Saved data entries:

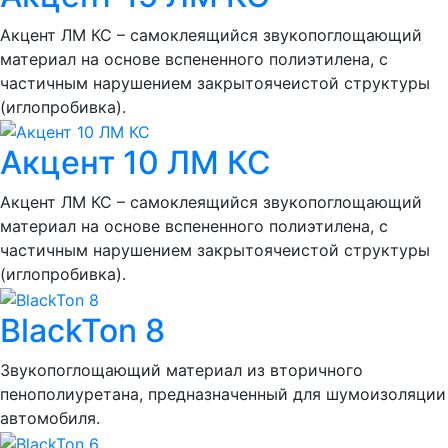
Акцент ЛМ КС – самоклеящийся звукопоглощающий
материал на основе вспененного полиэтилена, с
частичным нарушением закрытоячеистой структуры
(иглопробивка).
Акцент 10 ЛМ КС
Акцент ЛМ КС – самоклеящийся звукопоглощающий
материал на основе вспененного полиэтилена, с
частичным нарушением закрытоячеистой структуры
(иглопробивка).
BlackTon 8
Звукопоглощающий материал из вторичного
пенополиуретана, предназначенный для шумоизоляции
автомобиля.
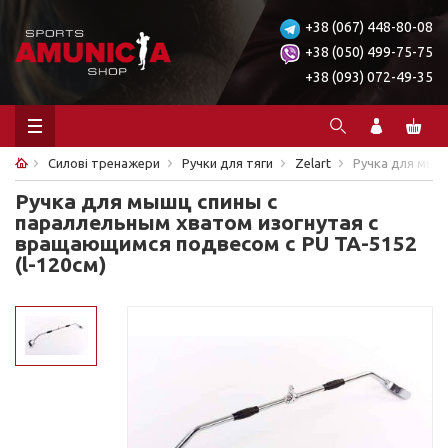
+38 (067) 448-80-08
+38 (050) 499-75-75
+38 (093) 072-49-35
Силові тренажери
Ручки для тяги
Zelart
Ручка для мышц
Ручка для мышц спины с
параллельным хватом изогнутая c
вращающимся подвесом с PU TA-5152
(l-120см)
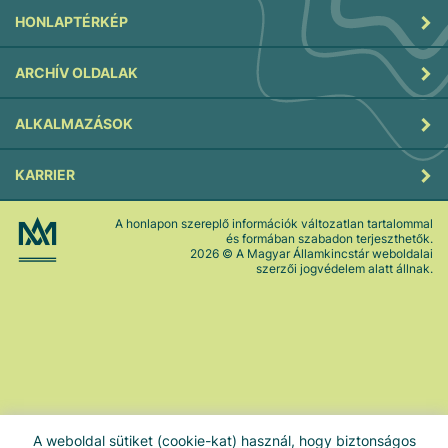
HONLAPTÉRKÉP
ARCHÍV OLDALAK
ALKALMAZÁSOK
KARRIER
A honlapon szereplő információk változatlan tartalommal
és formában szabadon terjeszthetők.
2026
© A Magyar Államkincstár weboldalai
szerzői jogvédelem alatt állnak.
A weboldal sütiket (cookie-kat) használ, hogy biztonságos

Instructions for the task: Update the lines of the listing from the one containing "HONLAPTÉRKÉP" through the end of the listing, inclusive, so that "KARRIER" becomes "ÁLLÁSOK". Give back only those lines, with nothing else altered.

Response to the exercise:
HONLAPTÉRKÉP
ARCHÍV OLDALAK
ALKALMAZÁSOK
ÁLLÁSOK
A honlapon szereplő információk változatlan tartalommal
és formában szabadon terjeszthetők.
2026
© A Magyar Államkincstár weboldalai
szerzői jogvédelem alatt állnak.
A weboldal sütiket (cookie-kat) használ, hogy biztonságos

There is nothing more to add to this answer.